(Artikel)
10 September 2008

Surga vs Neraka

Suatu ketika saya dihadapkan pada sebuah pertanyaan yang dilontarkan oleh isi kepala saya sendiri. Pertanyaannya cukup bombastis; mana yang lebih menarik, neraka atau surga?

lalala... surga... neraka...
“Tentu, saya ingin ke surga.
Tapi, keinginan untuk pergi ke
surga itu jauh lebih kecil,
dibandingkan dengan keinginan untuk menghindari neraka.”

Tentunya, pikiran cepat yang terlintas adalah surga. Pikiran itu terlintas begitu cepat — seakan-akan jawaban bahwa ’surga itu lebih menarik daripada neraka,’ adalah sebuah aksiom sederhana. Bunyinya ya begitu;surga lebih menarik daripada neraka.

Apa benar?

Mungkin tidak.

Pada dasarnya, hal yang ‘menarik’ adalah hal yang lebih sering kita berikan perhatian. Pikiran kita sering didedikasikan supaya tertuju ke sana. Dan, konsekuensinya, telinga kita menjadi lebih sensitif apabila namanya disebutkan, serta intuisi kita menjadi lebih aktif menghubungkannya dengan peristiwa-peristiwa lain.

Surga dan neraka: Analogi duniawi

Apa konsep seperti ini bisa diterima? Bisa saja, misalnya dibawa ke konteks berorganisasi. Terdapat contoh sederhana; yaitu dalam bersekolah/berkuliah. Tapi mari kita ambil contoh rumit; bernegara. Pada keduanya, konsep ‘neraka’ juga berhasil unggul dibandingkan konsep ’surga’.

Analoginya, berapa orang dari kita yang tertarik mendapatkan medali-medali penghargaan sebagai warga negara budiman? Kalaupun niat itu ada, tentunya ketertarikan itu jauh lebih kecil dibandingkan dengan rasa takut menjadi buronan negara

Hal yang bisa disimpulkan sejauh ini, bahwa manusia cenderung lebih menghindari penderitaan, daripada meraih kebahagiaan. Mungkit sifatnya duniawi, tapi juga manusiawi — dan itu bakal terus dipakai sampai ke akhirat kelak.

Rahasia umum

Kebanyakan orang sudah menyadari kecenderungan ini. Gejala-gejalanya sudah tampak dari jauh-jauh hari. Para imam dan ustadz, atau pemuka agama secara keseluruhan, kebanyakan lebih tertarik mendakwahkan sekarung laknat — liang kubur yang terus merapat, mayat yang terlipat, serta jasad dengan belatung yang menggeliat. Dahsyat.

(Entri Tersimpan)
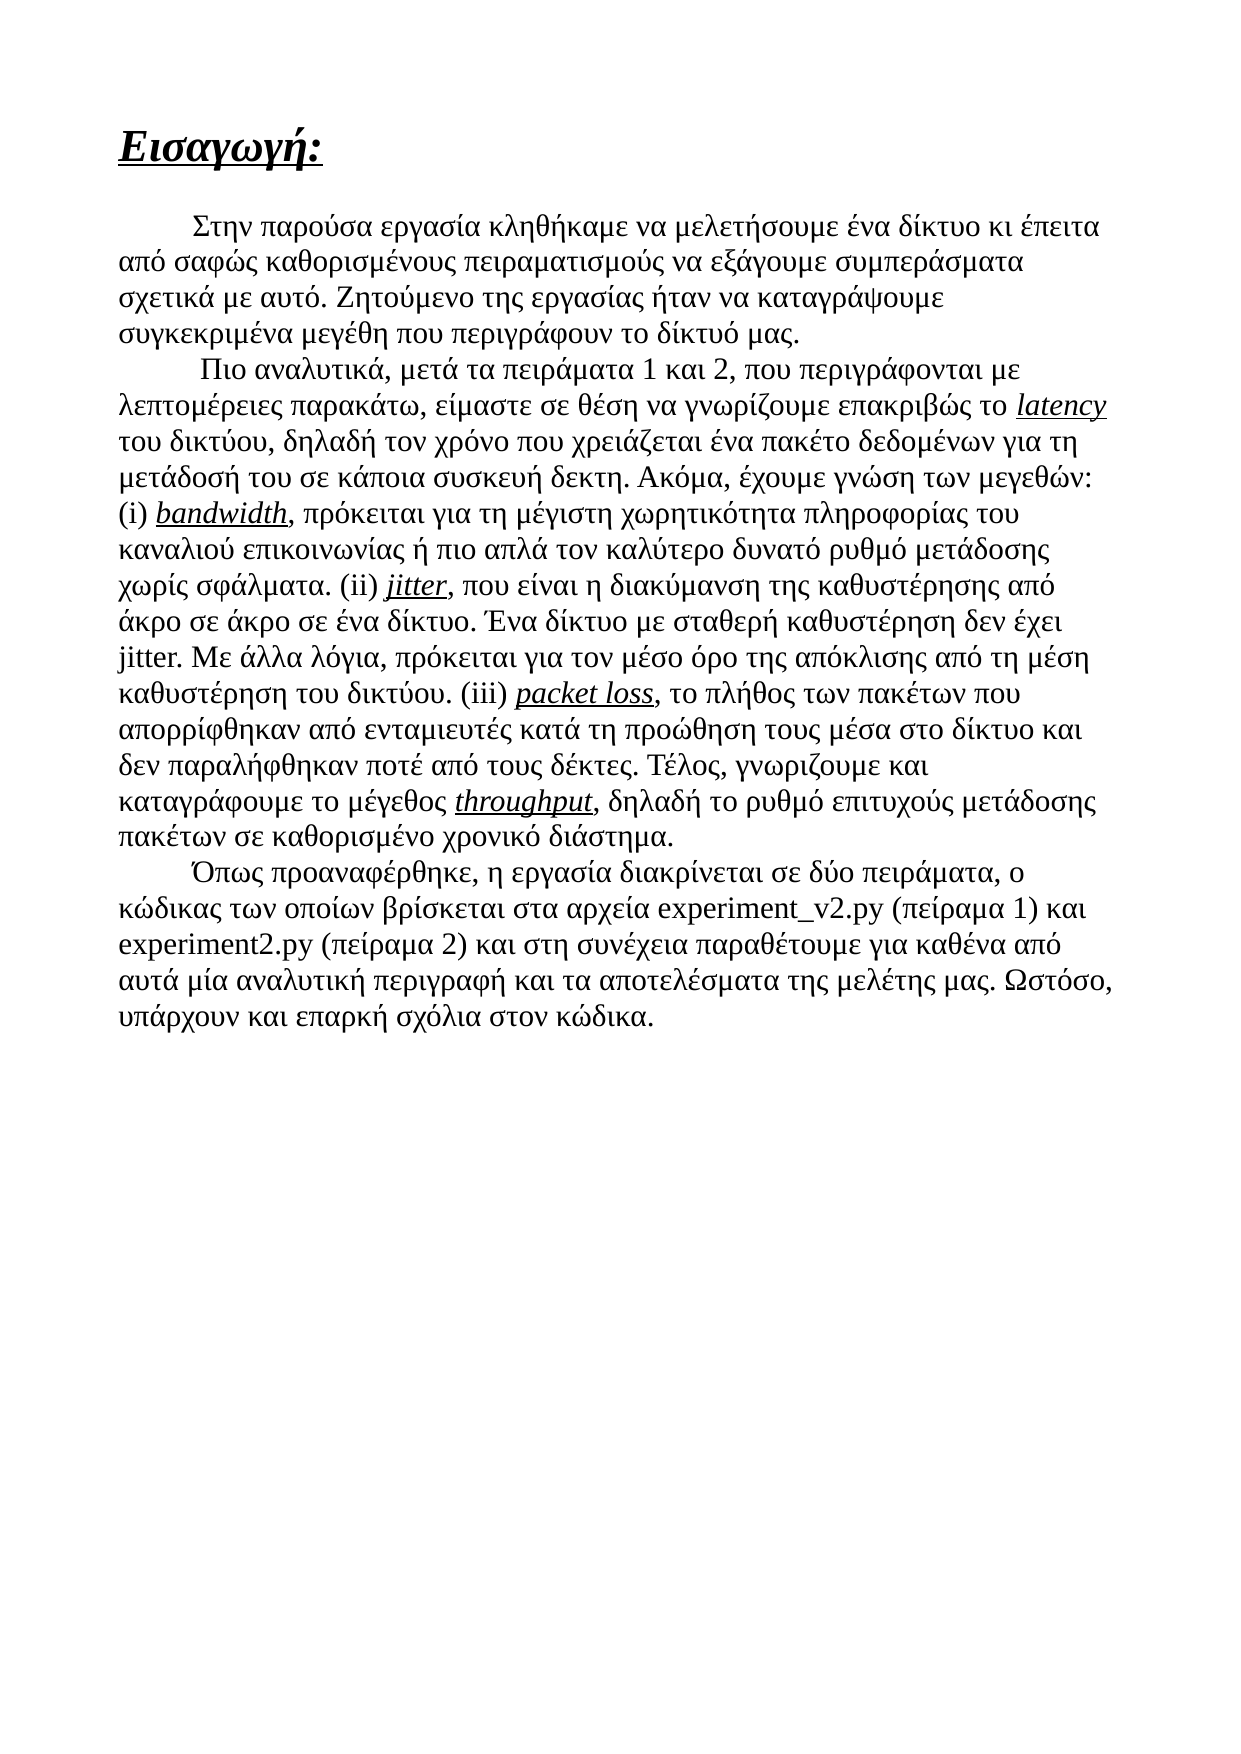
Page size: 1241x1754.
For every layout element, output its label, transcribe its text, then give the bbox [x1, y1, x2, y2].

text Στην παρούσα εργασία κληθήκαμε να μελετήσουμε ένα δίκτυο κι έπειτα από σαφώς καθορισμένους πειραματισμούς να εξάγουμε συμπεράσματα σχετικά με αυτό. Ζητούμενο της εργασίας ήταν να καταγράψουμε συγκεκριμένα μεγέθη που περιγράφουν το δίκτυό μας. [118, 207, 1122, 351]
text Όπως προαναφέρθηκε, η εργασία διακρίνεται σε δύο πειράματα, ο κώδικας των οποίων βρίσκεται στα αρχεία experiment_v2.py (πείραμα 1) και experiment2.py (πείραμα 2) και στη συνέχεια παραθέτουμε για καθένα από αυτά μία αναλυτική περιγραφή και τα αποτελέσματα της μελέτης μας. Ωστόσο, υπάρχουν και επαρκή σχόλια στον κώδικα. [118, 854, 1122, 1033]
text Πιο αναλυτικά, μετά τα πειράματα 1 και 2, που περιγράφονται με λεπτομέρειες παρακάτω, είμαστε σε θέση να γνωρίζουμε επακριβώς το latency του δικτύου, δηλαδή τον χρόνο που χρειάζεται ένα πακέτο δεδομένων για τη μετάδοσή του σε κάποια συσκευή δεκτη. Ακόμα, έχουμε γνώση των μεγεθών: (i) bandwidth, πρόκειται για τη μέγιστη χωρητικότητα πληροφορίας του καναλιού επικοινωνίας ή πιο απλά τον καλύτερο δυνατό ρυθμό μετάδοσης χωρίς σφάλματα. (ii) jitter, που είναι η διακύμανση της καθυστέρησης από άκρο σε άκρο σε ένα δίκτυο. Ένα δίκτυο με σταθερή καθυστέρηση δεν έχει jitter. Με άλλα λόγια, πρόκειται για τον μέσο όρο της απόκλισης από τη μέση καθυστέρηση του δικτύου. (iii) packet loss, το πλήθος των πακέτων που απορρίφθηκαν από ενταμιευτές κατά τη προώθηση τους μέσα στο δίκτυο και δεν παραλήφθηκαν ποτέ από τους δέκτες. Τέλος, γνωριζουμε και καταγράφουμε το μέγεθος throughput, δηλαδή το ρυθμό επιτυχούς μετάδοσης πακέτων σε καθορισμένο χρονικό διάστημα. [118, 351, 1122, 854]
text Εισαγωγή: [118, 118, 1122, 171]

(Tantangan)
(A) Ringkaslah paragraf artikel yang diawali dengan "Pada dasarnya, hal yang ‘menarik’" menjadi daftar poin singkat. Jangan hilangkan fakta utamanya.
(B) Lanjutkan artikel tentang surga dan neraka, dimulai setelah kalimat terakhir yang ditampilkan.

(Jawaban Berurutan)
(A)
- Hal yang menarik adalah hal yang lebih sering kita beri perhatian.
- Pikiran kita sering diarahkan kepadanya.
- Akibatnya, telinga kita lebih peka saat namanya disebut.
- Intuisi kita juga lebih aktif mengaitkannya dengan peristiwa lain.

(B)
Umat pun terpana dibuatnya. Bayangan neraka pun (menurut saya) tervisualisasi melebihi kadar keperluannya. Imbasnya, penggambaran neraka (dan surga) pun menjadi lebih ‘duniawi’. Kesengsaraan neraka pun entah sejak kapan divisualisasikan sebagai siksaan a la dunia (dan kenikmatan surga pun menjadi kenikmatan a la dunia). Padahal, semuanya masih abstrak. Apa penyebabnya? Ketakutan. Paranoia.

Wajar, siapa yang mau dilaknat di neraka? Apalagi selama-lamanya. Bayangkan. Selama-lamanya. Penderitaan yang abadi.

Paradoks manusia

Sebenarnya kalau dipikirkan lebih jauh, mungkin tidak satupun dari kita yang pantas ditraktir selamanya menikmati surga. Tidak ada. Kuncinya adalah ’selamanya’ itu. Hadiah tanpa batas hanya pantas diberikan pada amalan tanpa batas. Amalan tanpa batas hanya mungkin diwujudkan dengan waktu tanpa batas. Kesimpulannya, hanya orang yang hidup selamanya dan terus berbuat baik yang pantas dihadiahkansurga . Tapi, apabila dia hidup selamanya dan terus berbuat baik, kapan dia mesti dihadiahkan surga? Satu-satunya opsi yang memungkinkan adalah terus berbuat baik sambil mengamalkan surga. Tapi paradoks ini terus berlanjut — berusaha berbuat baik sebagai bentuk dari usaha, seharusnya tidak ada di surga.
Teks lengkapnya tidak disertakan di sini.